LIMA, July 15 (Reuters Life!) - Peruvians are toasting the boom in increased exports of pisco, a locally-made grape brandy that is experiencing a resurgence of popularity abroad.
The liqueur, which has been distilled from fresh musts of Muscat grapes in copper alembic stills since the Spanish conquest, is considered part of Peru’s cultural heritage, but it also maintains a place in U.S. history.
"It’s definitely caught on with the wealthy Park Avenue crowd," said John Iachetti, director of entertainment at the Loews Regency Hotel on Manhattan’s Upper East Side.
Iachetti said he ordered one bottle of Peruvian pisco five years ago and now goes through an average of two each week.
The spirit’s ties to the country date to the 1849 California Gold Rush when ships rounding Cape Horn picked up supplies from the Peruvian port of Pisco, including the local aguardiente.
Cholocale from Peru’s cocoa fields soon followed. Italian confectioner Domingo Ghirardelli moved his chocolate business from Lima to San Francisco, where pisco was becoming the spirit of choice. The legendary Bank Exchange & Billiard Room served Pisco Punch, a potent mix of pisco, gum arabic, and lemon and pineapple juices.
British author Rudyard Kipling, who visited the city in 1889, described the concoction as "compounded of the shavings of cherubs’ wings, the glory of a tropical dawn, the red clouds of sunset, and the fragments of lost epics by dead masters."
The unction is experiencing a renaissance in the U.S. after a nearly century-long hiatus. Peru exported about $800,000 in pisco from January to May, a 150 percent increase over the same period last year, according to exporters association Adex. Export sales have more than doubled to $1.4 million since 2006, and have quadrupled in the past decade.
Part of pisco’s rise to international recognition can be attributed to Peru’s government, which has launched a campaign here and abroad to raise awareness about the banner drink.
Every July, pisco is honored with tasting parties across the country. On the appointed day – the last Sunday of the month – a colonial-era fountain in Lima’s main square gurgles with two thousand liters of the tart aqua vitae. Passerby can tip a cup under one of the fountain’s spouts for a taste.
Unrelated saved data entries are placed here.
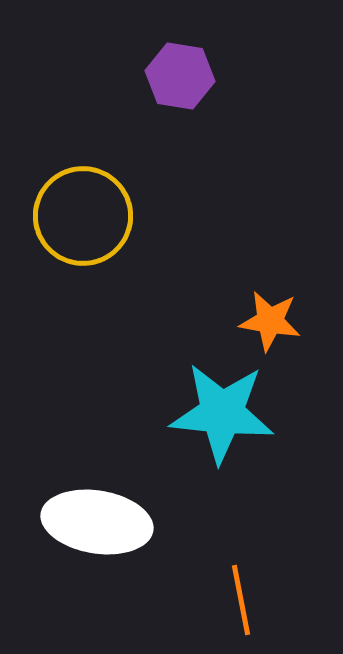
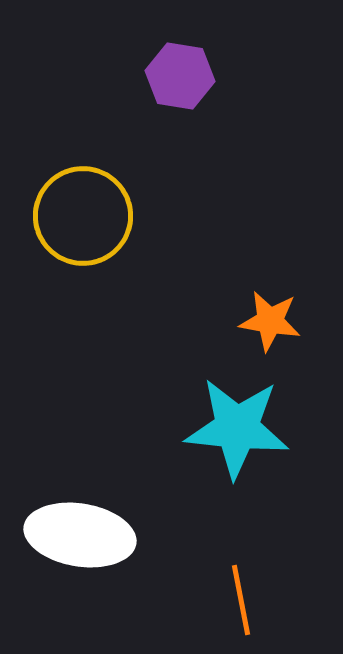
cyan star: moved 15 px right, 15 px down
white ellipse: moved 17 px left, 13 px down
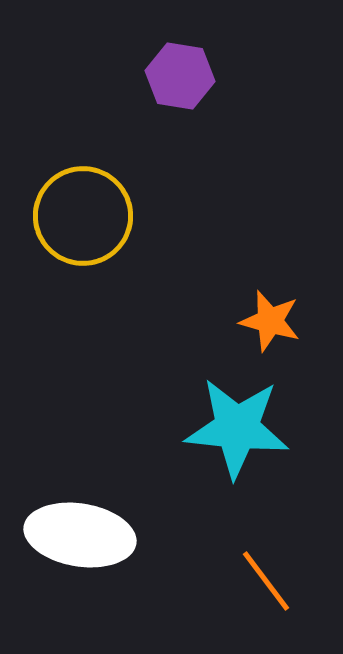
orange star: rotated 6 degrees clockwise
orange line: moved 25 px right, 19 px up; rotated 26 degrees counterclockwise
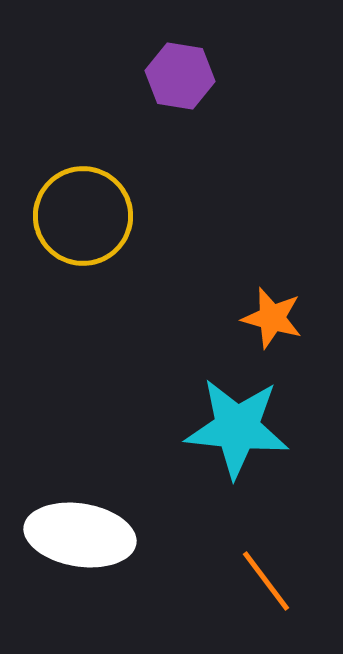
orange star: moved 2 px right, 3 px up
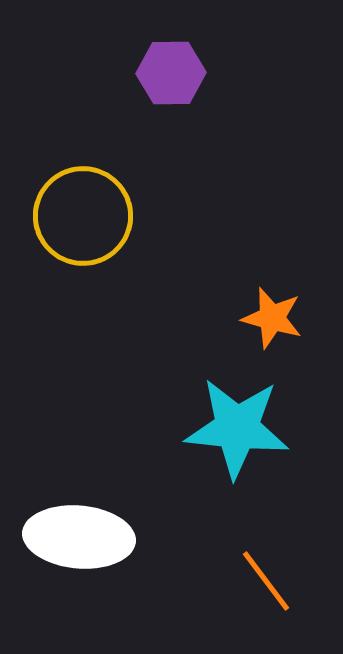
purple hexagon: moved 9 px left, 3 px up; rotated 10 degrees counterclockwise
white ellipse: moved 1 px left, 2 px down; rotated 4 degrees counterclockwise
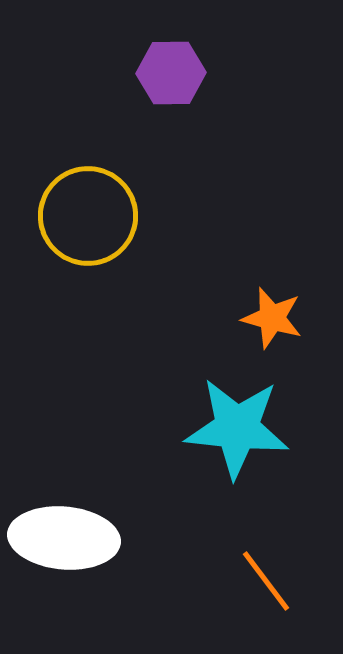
yellow circle: moved 5 px right
white ellipse: moved 15 px left, 1 px down
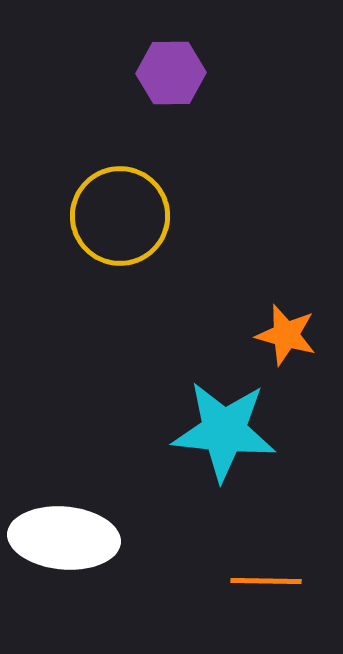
yellow circle: moved 32 px right
orange star: moved 14 px right, 17 px down
cyan star: moved 13 px left, 3 px down
orange line: rotated 52 degrees counterclockwise
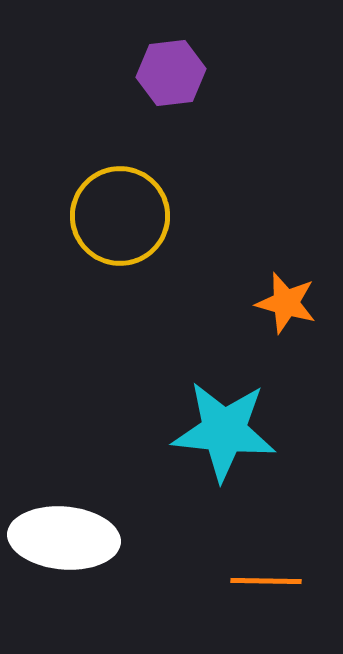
purple hexagon: rotated 6 degrees counterclockwise
orange star: moved 32 px up
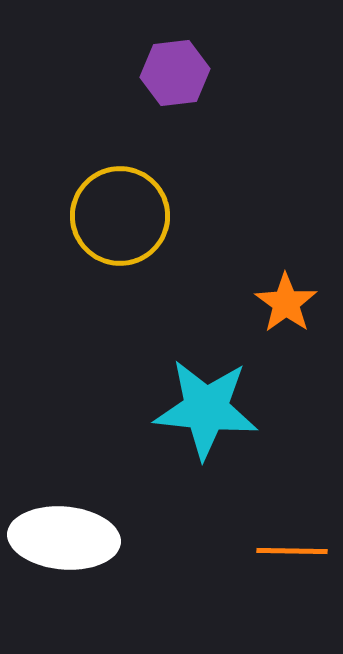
purple hexagon: moved 4 px right
orange star: rotated 20 degrees clockwise
cyan star: moved 18 px left, 22 px up
orange line: moved 26 px right, 30 px up
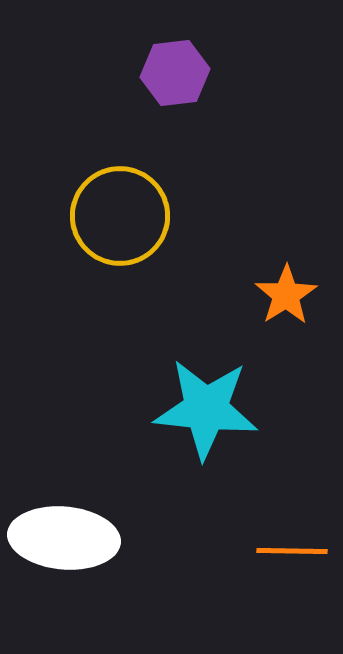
orange star: moved 8 px up; rotated 4 degrees clockwise
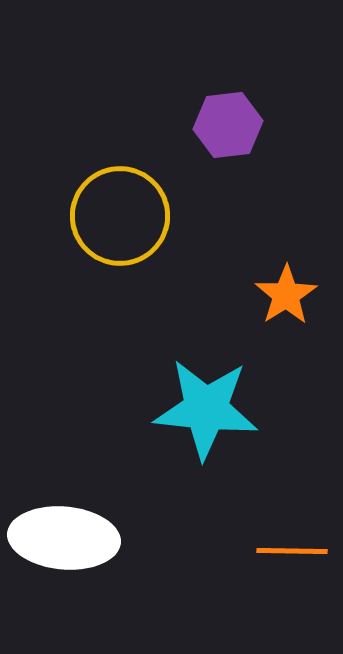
purple hexagon: moved 53 px right, 52 px down
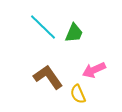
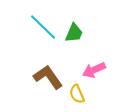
yellow semicircle: moved 1 px left
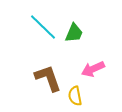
pink arrow: moved 1 px left, 1 px up
brown L-shape: moved 1 px down; rotated 16 degrees clockwise
yellow semicircle: moved 2 px left, 2 px down; rotated 12 degrees clockwise
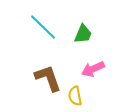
green trapezoid: moved 9 px right, 1 px down
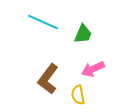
cyan line: moved 5 px up; rotated 20 degrees counterclockwise
brown L-shape: moved 1 px down; rotated 124 degrees counterclockwise
yellow semicircle: moved 3 px right, 1 px up
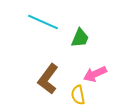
green trapezoid: moved 3 px left, 4 px down
pink arrow: moved 2 px right, 5 px down
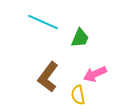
brown L-shape: moved 2 px up
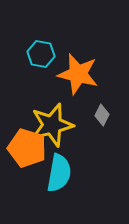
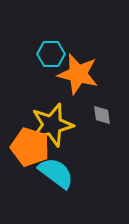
cyan hexagon: moved 10 px right; rotated 12 degrees counterclockwise
gray diamond: rotated 35 degrees counterclockwise
orange pentagon: moved 3 px right, 1 px up
cyan semicircle: moved 3 px left; rotated 63 degrees counterclockwise
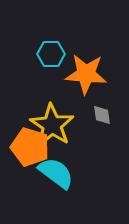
orange star: moved 8 px right; rotated 9 degrees counterclockwise
yellow star: rotated 24 degrees counterclockwise
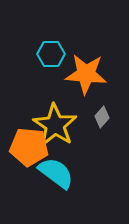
gray diamond: moved 2 px down; rotated 50 degrees clockwise
yellow star: moved 3 px right
orange pentagon: moved 1 px left; rotated 12 degrees counterclockwise
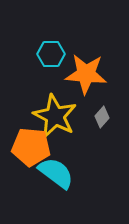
yellow star: moved 9 px up; rotated 6 degrees counterclockwise
orange pentagon: moved 2 px right
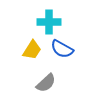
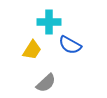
blue semicircle: moved 8 px right, 4 px up
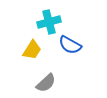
cyan cross: rotated 15 degrees counterclockwise
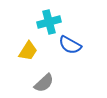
yellow trapezoid: moved 4 px left, 1 px down
gray semicircle: moved 2 px left
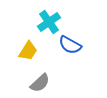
cyan cross: rotated 20 degrees counterclockwise
gray semicircle: moved 4 px left
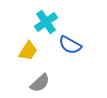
cyan cross: moved 3 px left
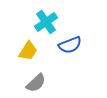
blue semicircle: rotated 50 degrees counterclockwise
gray semicircle: moved 4 px left
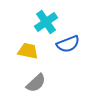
blue semicircle: moved 2 px left, 1 px up
yellow trapezoid: rotated 110 degrees counterclockwise
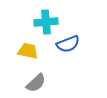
cyan cross: rotated 30 degrees clockwise
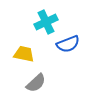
cyan cross: rotated 20 degrees counterclockwise
yellow trapezoid: moved 4 px left, 3 px down
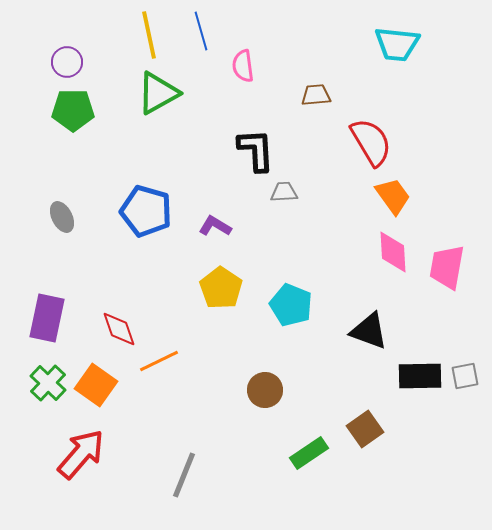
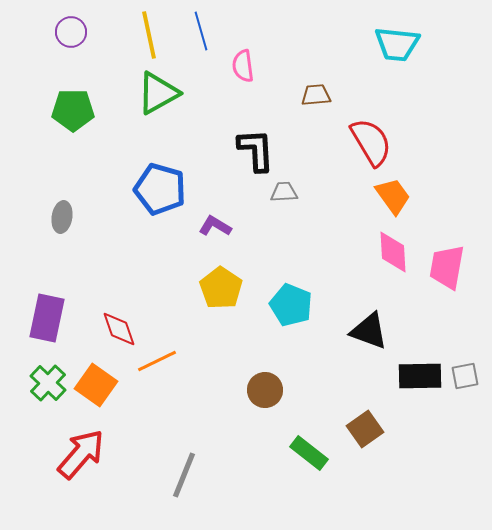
purple circle: moved 4 px right, 30 px up
blue pentagon: moved 14 px right, 22 px up
gray ellipse: rotated 36 degrees clockwise
orange line: moved 2 px left
green rectangle: rotated 72 degrees clockwise
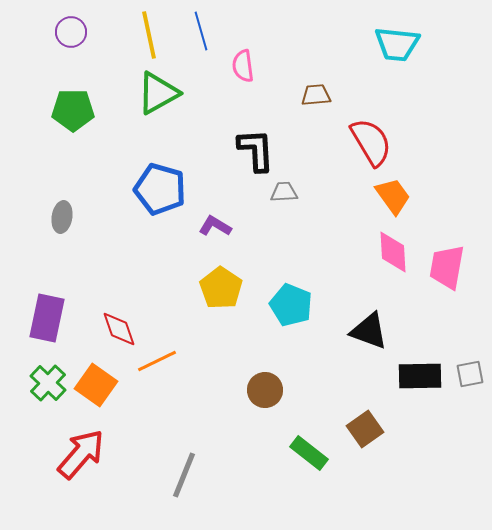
gray square: moved 5 px right, 2 px up
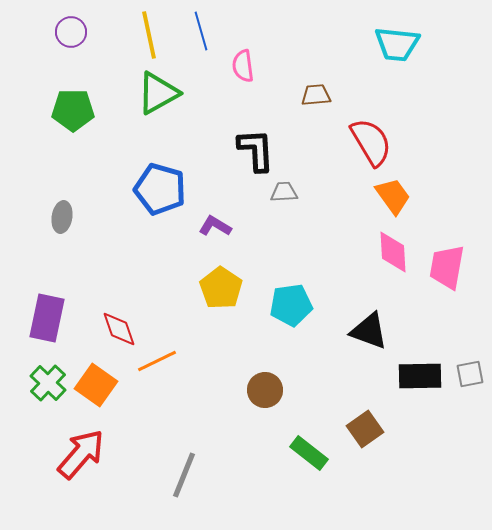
cyan pentagon: rotated 30 degrees counterclockwise
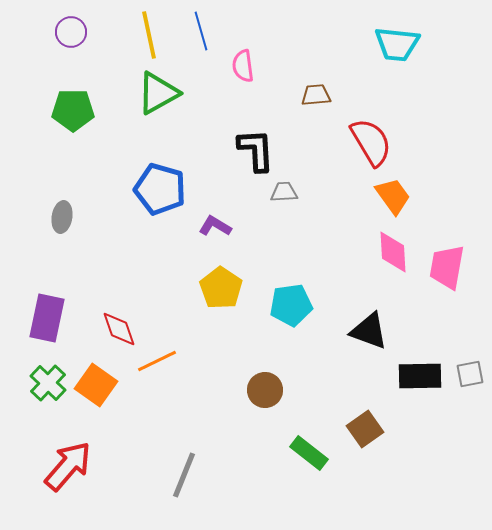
red arrow: moved 13 px left, 12 px down
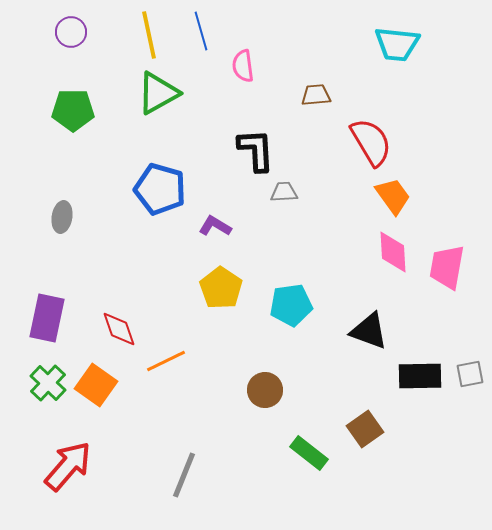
orange line: moved 9 px right
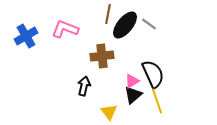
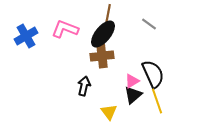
black ellipse: moved 22 px left, 9 px down
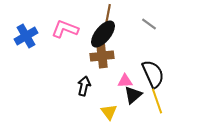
pink triangle: moved 7 px left; rotated 28 degrees clockwise
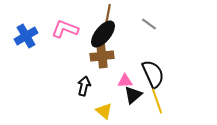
yellow triangle: moved 5 px left, 1 px up; rotated 12 degrees counterclockwise
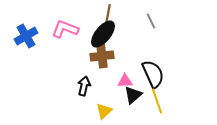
gray line: moved 2 px right, 3 px up; rotated 28 degrees clockwise
yellow triangle: rotated 36 degrees clockwise
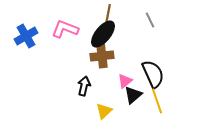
gray line: moved 1 px left, 1 px up
pink triangle: rotated 35 degrees counterclockwise
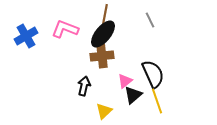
brown line: moved 3 px left
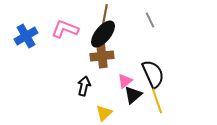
yellow triangle: moved 2 px down
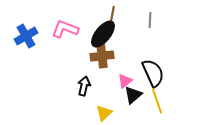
brown line: moved 7 px right, 2 px down
gray line: rotated 28 degrees clockwise
black semicircle: moved 1 px up
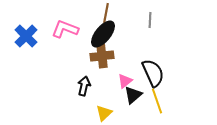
brown line: moved 6 px left, 3 px up
blue cross: rotated 15 degrees counterclockwise
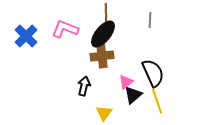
brown line: rotated 12 degrees counterclockwise
pink triangle: moved 1 px right, 1 px down
yellow triangle: rotated 12 degrees counterclockwise
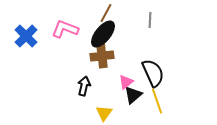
brown line: rotated 30 degrees clockwise
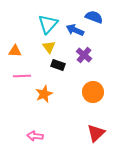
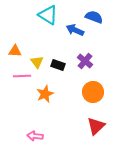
cyan triangle: moved 9 px up; rotated 40 degrees counterclockwise
yellow triangle: moved 12 px left, 15 px down
purple cross: moved 1 px right, 6 px down
orange star: moved 1 px right
red triangle: moved 7 px up
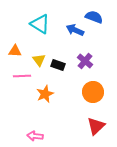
cyan triangle: moved 8 px left, 9 px down
yellow triangle: moved 2 px right, 2 px up
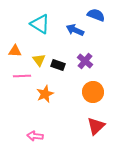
blue semicircle: moved 2 px right, 2 px up
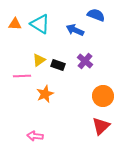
orange triangle: moved 27 px up
yellow triangle: rotated 32 degrees clockwise
orange circle: moved 10 px right, 4 px down
red triangle: moved 5 px right
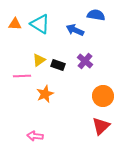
blue semicircle: rotated 12 degrees counterclockwise
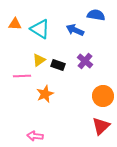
cyan triangle: moved 5 px down
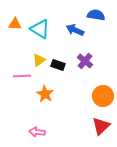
orange star: rotated 18 degrees counterclockwise
pink arrow: moved 2 px right, 4 px up
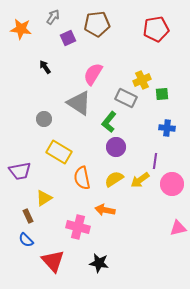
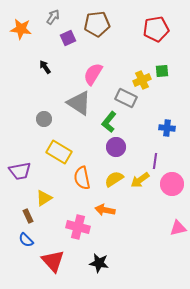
green square: moved 23 px up
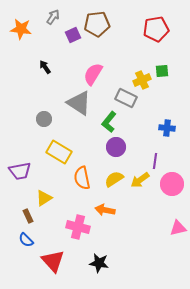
purple square: moved 5 px right, 3 px up
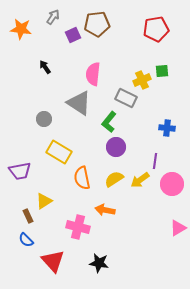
pink semicircle: rotated 25 degrees counterclockwise
yellow triangle: moved 3 px down
pink triangle: rotated 18 degrees counterclockwise
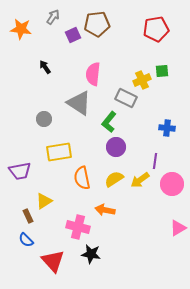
yellow rectangle: rotated 40 degrees counterclockwise
black star: moved 8 px left, 9 px up
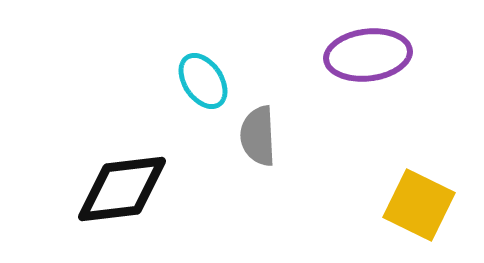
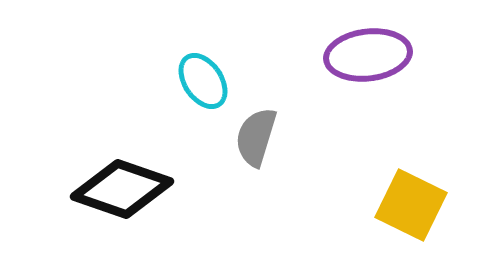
gray semicircle: moved 2 px left, 1 px down; rotated 20 degrees clockwise
black diamond: rotated 26 degrees clockwise
yellow square: moved 8 px left
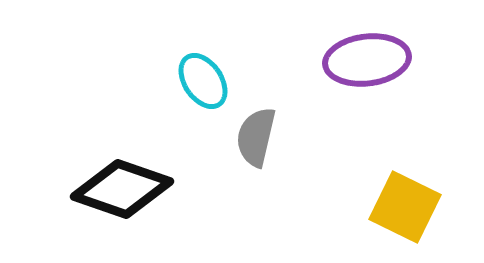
purple ellipse: moved 1 px left, 5 px down
gray semicircle: rotated 4 degrees counterclockwise
yellow square: moved 6 px left, 2 px down
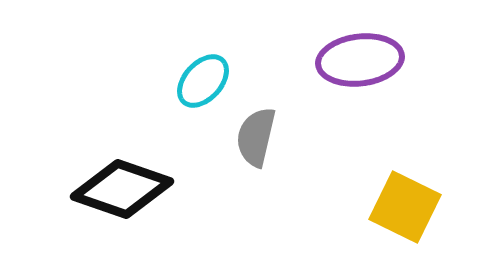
purple ellipse: moved 7 px left
cyan ellipse: rotated 76 degrees clockwise
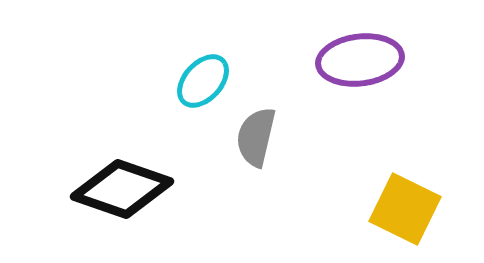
yellow square: moved 2 px down
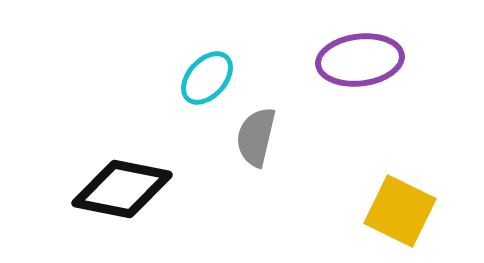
cyan ellipse: moved 4 px right, 3 px up
black diamond: rotated 8 degrees counterclockwise
yellow square: moved 5 px left, 2 px down
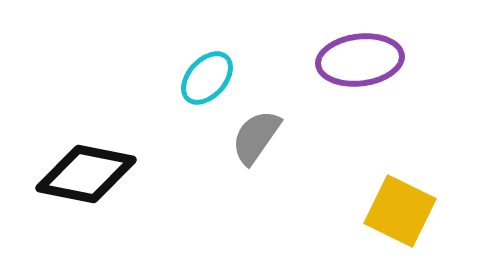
gray semicircle: rotated 22 degrees clockwise
black diamond: moved 36 px left, 15 px up
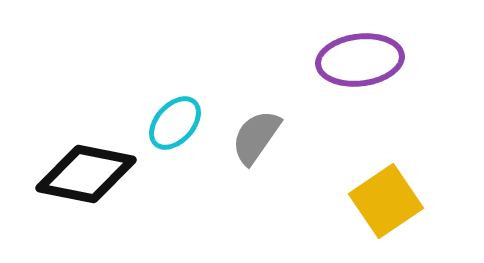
cyan ellipse: moved 32 px left, 45 px down
yellow square: moved 14 px left, 10 px up; rotated 30 degrees clockwise
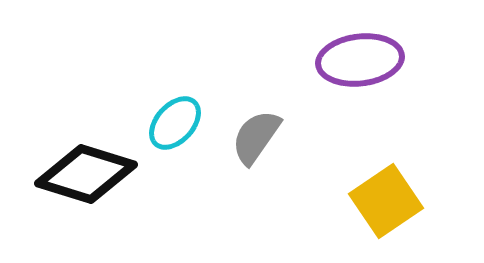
black diamond: rotated 6 degrees clockwise
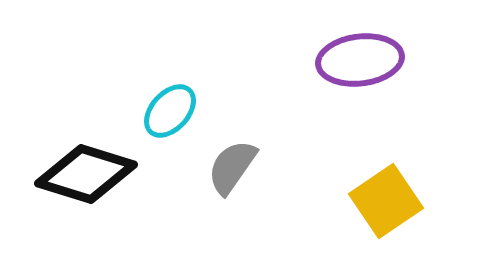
cyan ellipse: moved 5 px left, 12 px up
gray semicircle: moved 24 px left, 30 px down
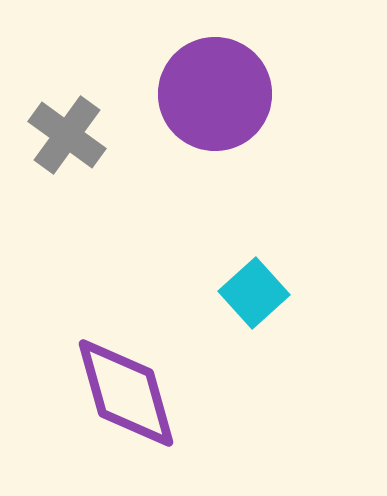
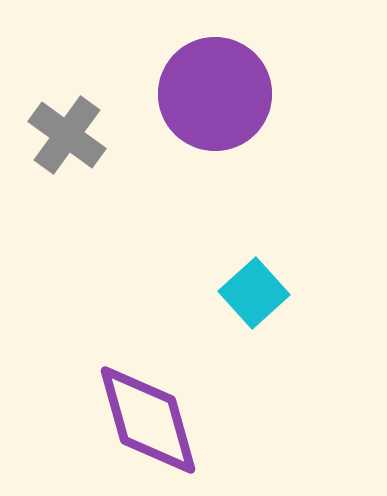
purple diamond: moved 22 px right, 27 px down
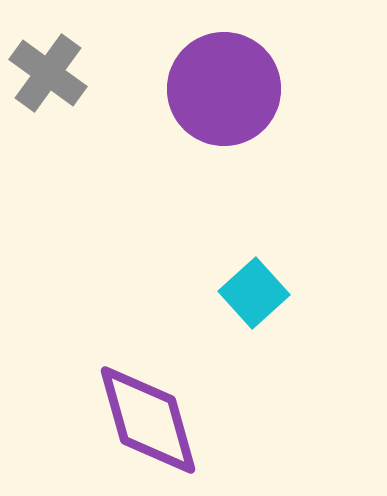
purple circle: moved 9 px right, 5 px up
gray cross: moved 19 px left, 62 px up
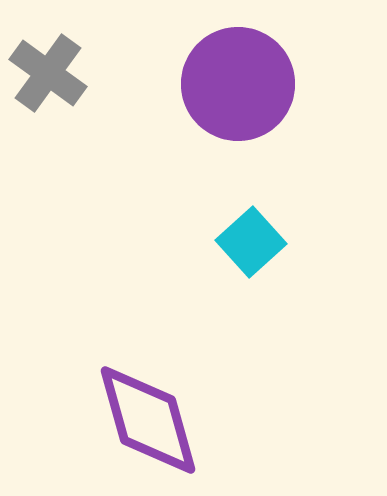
purple circle: moved 14 px right, 5 px up
cyan square: moved 3 px left, 51 px up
In 2003, the first Saturday of February was decreed a national holiday in homage to the pisco sour, a cocktail invented by an American barman in Lima in the early 20th century that combines pisco with lime juice, egg whites, simple syrup and bitters.
Peru’s 380 producers are expected to churn out 7.5 million liters this year, a 12 percent increase over 2009, according to the Comision Nacional de Pisco (ConaPisco).
The U.S. is the biggest buyer, followed by Chile, which also lays claims to the invention of the drink. Chile’s annual production of 50 million liters a year dwarfs Peru. Nonetheless, Peru recently surpassed Chile to become the number one pisco exporter to the U.S.
The Volstead Act shuttered the doors of the Bank Exchange & Billiard Room in 1919, and the inventor of the Pisco Punch died shortly thereafter, taking the recipe to his grave. In the second half of the 20th century, as political instability hampered Peruvian exports, Chile added pisco to its growing list of products and soon dominated worldwide sales.
Like Mexican tequila and Japanese sake, Peruvian pisco may now join the ranks of celebrated artisanal spirits, finding its way into cocktails sipped in high-end bars from Manhattan to Taiwan.